[TUGAS YANG DIKERJAKAN]
• a. Tuliskan semua nama tempat yang berhuruf awal kapital dalam cerita tentang Mbantul di bawah, kecuali NusaBali.
• b. Jawablah pertanyaan berikut berdasarkan cerita tentang Mbantul di bawah.
(i) Dari siapa pencerita pertama kali mendengar kata Mbantul?
(ii) Berapa kali pencerita pernah pergi ke Jogja?
(iii) Barang apa yang dipinjam sang guru dari pencerita setelah kembali membawa kertas?
• c. Teruskan cerita tentang Mbantul di bawah, mulai dari kalimat terakhirnya.

[BACAAN YANG DIBERIKAN]

Setelah Delapan Tahun Itu
Pertama kali
mendengar kata Mbantul adalah dari almarhum salah satu guru saya di NusaBali.
“Jadi kamu dari Banyuwangi. Aku wong Mbantul,” katanya kala itu.
Saya agak
mengeryitkan alis karena memang tidak tahu di mana Mbantul itu tepatnya. Saya
memberanikan diri bertanya dengan ragu-ragu dan saya memastikan sebelum beliau
menjawab pasti akan dimulai dengan tawa keras mengejek ketidaktahuanku. Saya
siap untuk itu.
Dan saya takutkan
benar terjadi. Beliau tertawa keras sambil mengatakan kemana saja mainku selama
hidup 25 tahun lebih. Saya hanya terdiam, karena memang tidak tahu.
“Kamu pernah ke
Jogja,” tanyanya.
“Pernah, dua kali.
Sekali hanya semalam saja besoknya harus ikut kereta ke timur agar tidak bayar.
Dan kedua kalinya ikut rombongan kantor saat nikahan seorang teman. Itupun
hanya tahu Malioboro dan alun-alun,” kataku jujur.
Beliau masih
tertawa, melihat ketololanku dan berjalan mencari kertas. Saat kembali, beliau
meminjam pulpenku dan mulai mengambar sebuah peta kasar.

[KUMPULAN DATA]
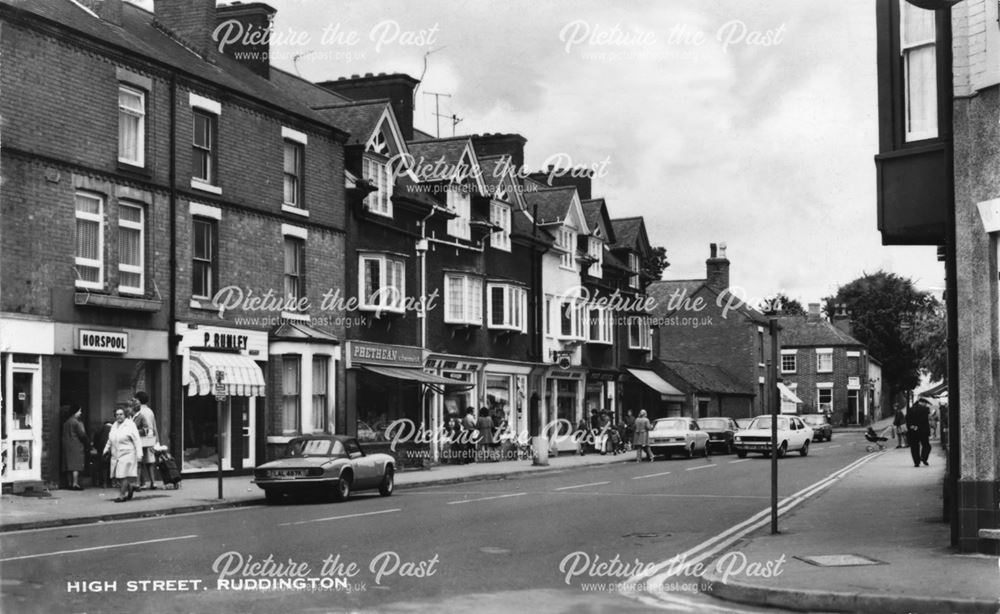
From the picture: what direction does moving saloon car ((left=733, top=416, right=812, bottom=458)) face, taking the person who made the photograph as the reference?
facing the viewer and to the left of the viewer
...
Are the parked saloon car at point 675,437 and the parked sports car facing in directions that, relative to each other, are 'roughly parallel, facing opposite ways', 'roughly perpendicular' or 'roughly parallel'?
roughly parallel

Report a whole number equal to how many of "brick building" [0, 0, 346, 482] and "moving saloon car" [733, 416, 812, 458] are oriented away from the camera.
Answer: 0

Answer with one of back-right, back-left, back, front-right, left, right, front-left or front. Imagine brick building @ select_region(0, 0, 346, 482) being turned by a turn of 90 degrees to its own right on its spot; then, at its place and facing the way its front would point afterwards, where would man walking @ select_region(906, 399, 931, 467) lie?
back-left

[JAWABAN TIAP TUGAS]
• a. Mbantul, Banyuwangi, Jogja, Malioboro

• b.
(i) Dari almarhum salah satu gurunya di NusaBali.
(ii) Dua kali.
(iii) Pulpen milik pencerita.

• c.
“Ini Jogja. Ingat
ini Jogja, tepatnya ujung Malioboro yang katamu kau kenal baik atau biasa kami
sebut Titik Nol. Tepatnya di depan alun-alun utara persis depan Keraton Sri
Sultan Hamengku Buwono. Itupun jika kau tahu. Dasar pemabuk cupu,” jelasnya
sambil terus menahan tawa.
Dia lantas
melanjutkan. Dari Titik Nol itu kemudian dia menarik garis ke arah selatan
lurus tanpa putus dan kemudian berbelok ke barat.
“Kamu pasti tahu
Goa Selarong. Goblok kebangetan jika tidak tahu situs bersejarah itu. Dari goa
itu, rumahku hanya selemparan batu dan itu masuk kabupaten Bantul. Cah Bantul biasa
menyebutnya Mbantul,” kata beliau.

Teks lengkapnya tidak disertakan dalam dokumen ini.